- Work order -
In the entries below, which lines run from the one containing "BKS/010/2023" to the one containing "Pesar por la muerte del"? Copy exactly those lines, ends included, and no others.

=== Section Start ===

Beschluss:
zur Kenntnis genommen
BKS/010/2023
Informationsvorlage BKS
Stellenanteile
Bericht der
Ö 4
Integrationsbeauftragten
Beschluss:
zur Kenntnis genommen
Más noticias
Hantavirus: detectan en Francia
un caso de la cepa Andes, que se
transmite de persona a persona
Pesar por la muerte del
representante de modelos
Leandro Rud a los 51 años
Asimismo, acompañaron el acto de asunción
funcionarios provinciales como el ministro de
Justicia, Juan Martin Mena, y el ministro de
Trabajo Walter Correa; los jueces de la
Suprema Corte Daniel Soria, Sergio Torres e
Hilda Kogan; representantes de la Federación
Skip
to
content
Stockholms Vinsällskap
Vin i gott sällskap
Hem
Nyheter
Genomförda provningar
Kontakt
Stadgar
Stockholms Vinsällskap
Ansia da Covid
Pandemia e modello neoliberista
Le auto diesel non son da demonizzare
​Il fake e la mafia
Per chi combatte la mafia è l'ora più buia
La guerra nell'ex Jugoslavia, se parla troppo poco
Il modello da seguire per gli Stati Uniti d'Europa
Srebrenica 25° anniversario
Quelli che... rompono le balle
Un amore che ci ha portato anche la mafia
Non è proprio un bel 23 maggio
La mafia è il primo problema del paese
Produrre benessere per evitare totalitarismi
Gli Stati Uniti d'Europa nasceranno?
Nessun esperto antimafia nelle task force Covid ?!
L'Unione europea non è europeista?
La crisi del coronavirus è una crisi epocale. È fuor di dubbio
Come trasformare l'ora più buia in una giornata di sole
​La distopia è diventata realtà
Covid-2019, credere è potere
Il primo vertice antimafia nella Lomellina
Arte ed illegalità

=== Section End ===

- Output -
BKS/010/2023
Informationsvorlage BKS
Stellenanteile
Bericht der
Ö 4
Integrationsbeauftragten
Beschluss:
zur Kenntnis genommen
Más noticias
Hantavirus: detectan en Francia
un caso de la cepa Andes, que se
transmite de persona a persona
Pesar por la muerte del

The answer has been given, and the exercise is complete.